**SET EXERCISE:** Copy the lines of all the records, substituting "vernacular name" for "common name" and leaving everything else unchanged. Leave the pictures out of your answer.

**SOURCE RECORDS:**
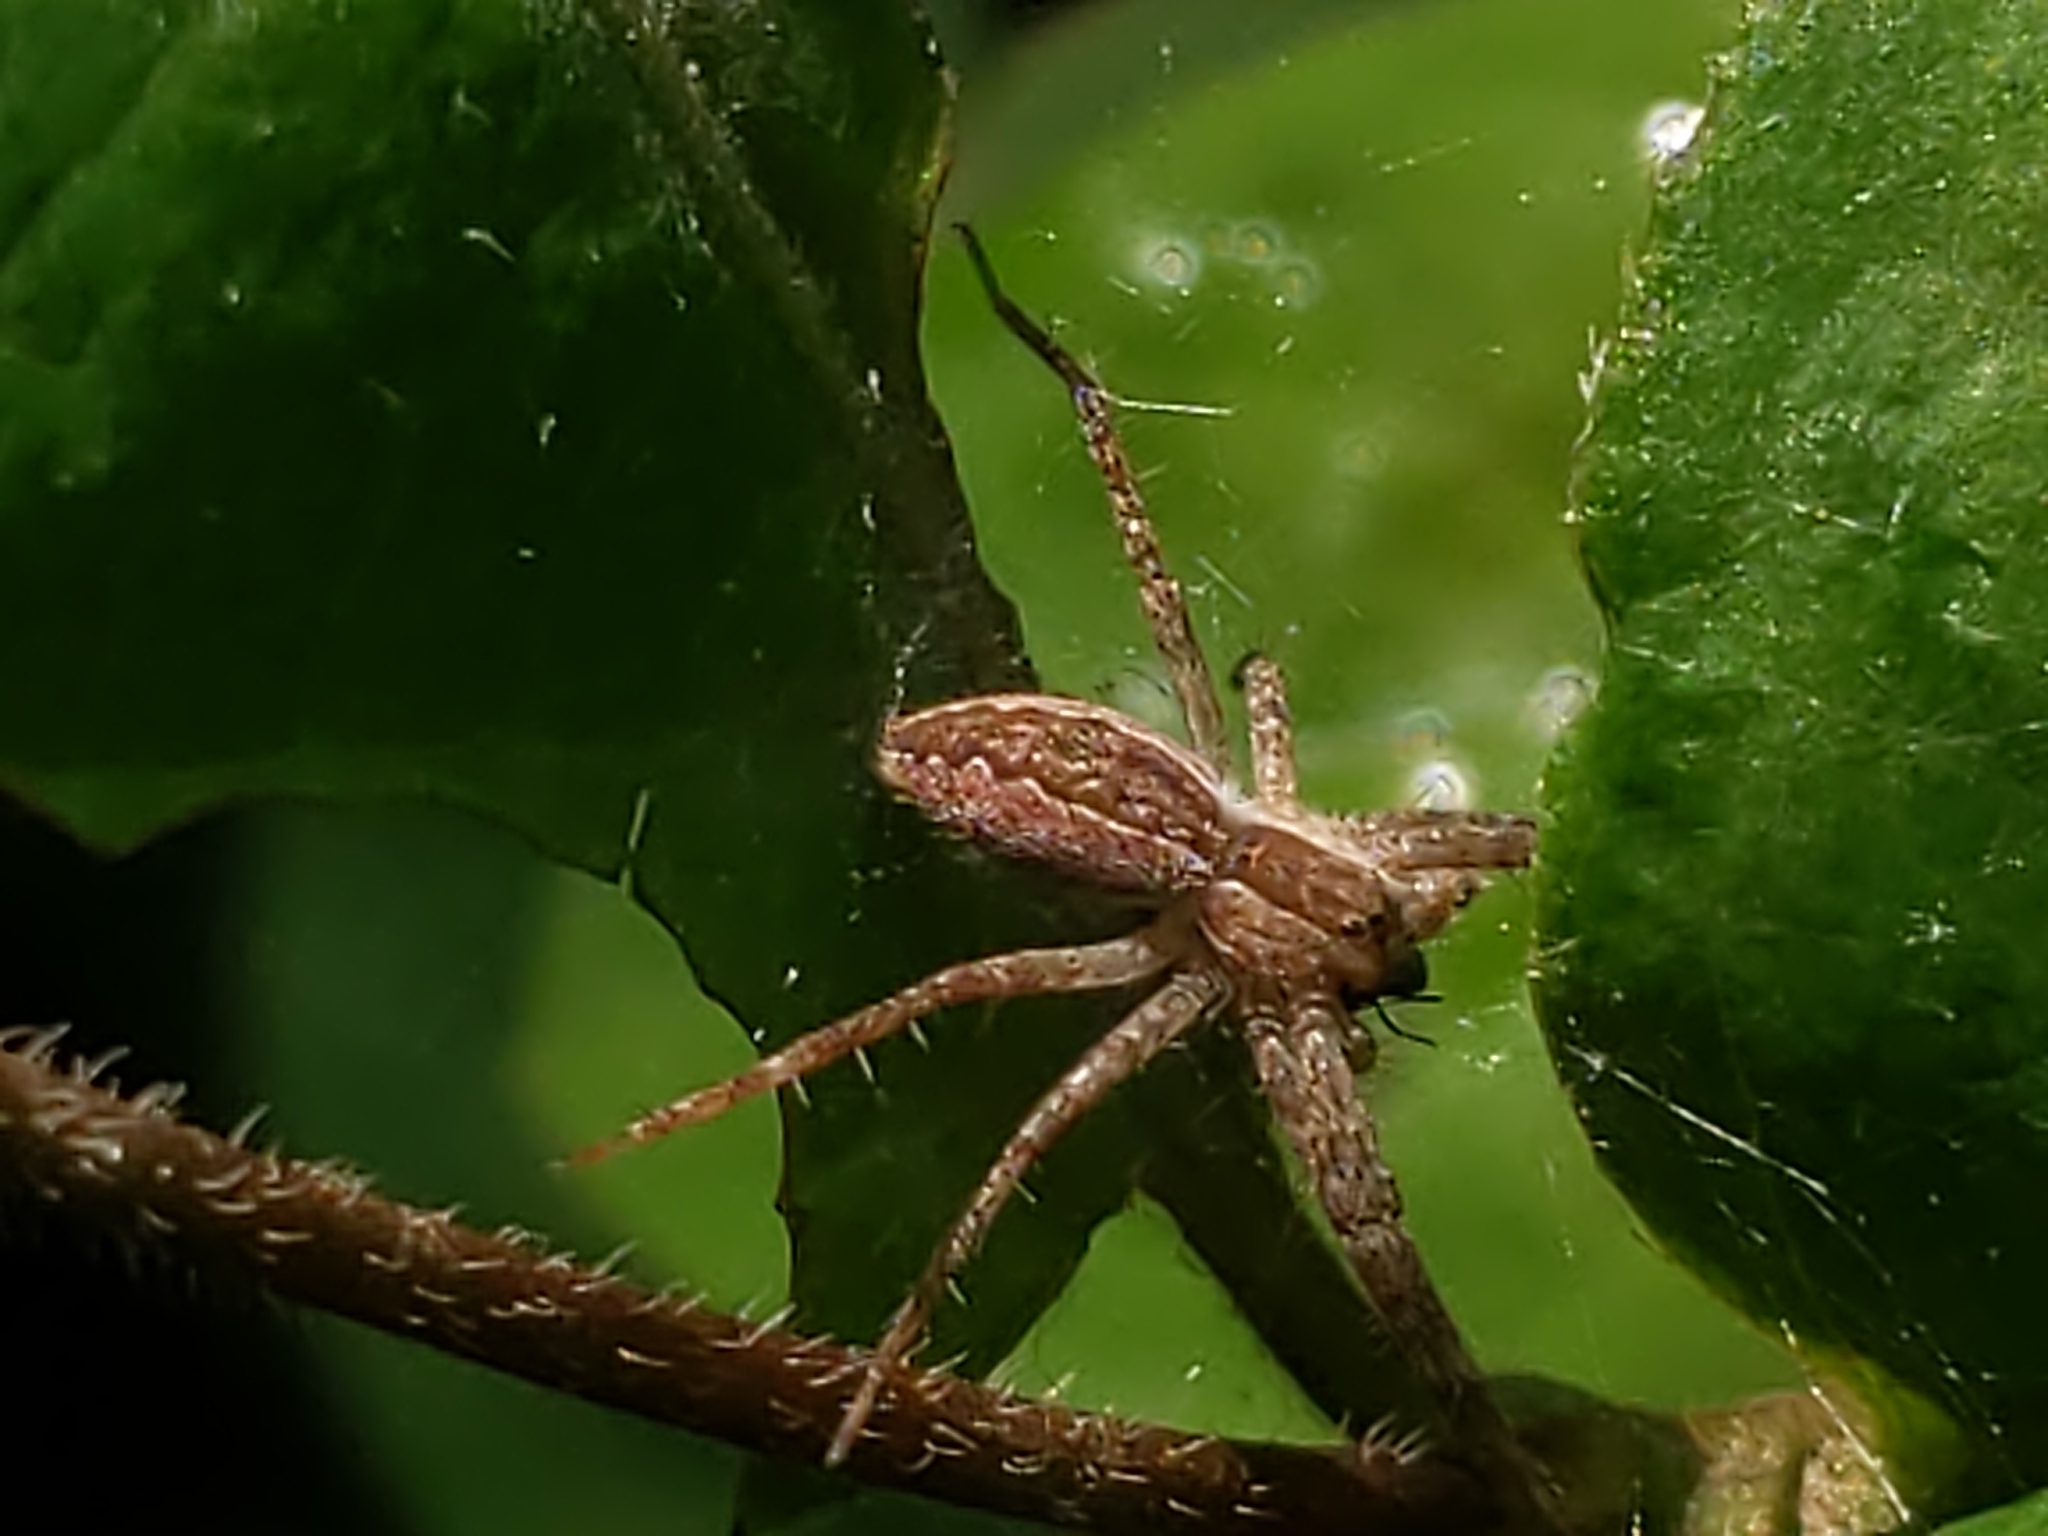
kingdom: Animalia
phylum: Arthropoda
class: Arachnida
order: Araneae
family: Pisauridae
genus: Pisaurina
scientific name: Pisaurina mira
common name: American nursery web spider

**FINAL RESULT:**
kingdom: Animalia
phylum: Arthropoda
class: Arachnida
order: Araneae
family: Pisauridae
genus: Pisaurina
scientific name: Pisaurina mira
vernacular name: American nursery web spider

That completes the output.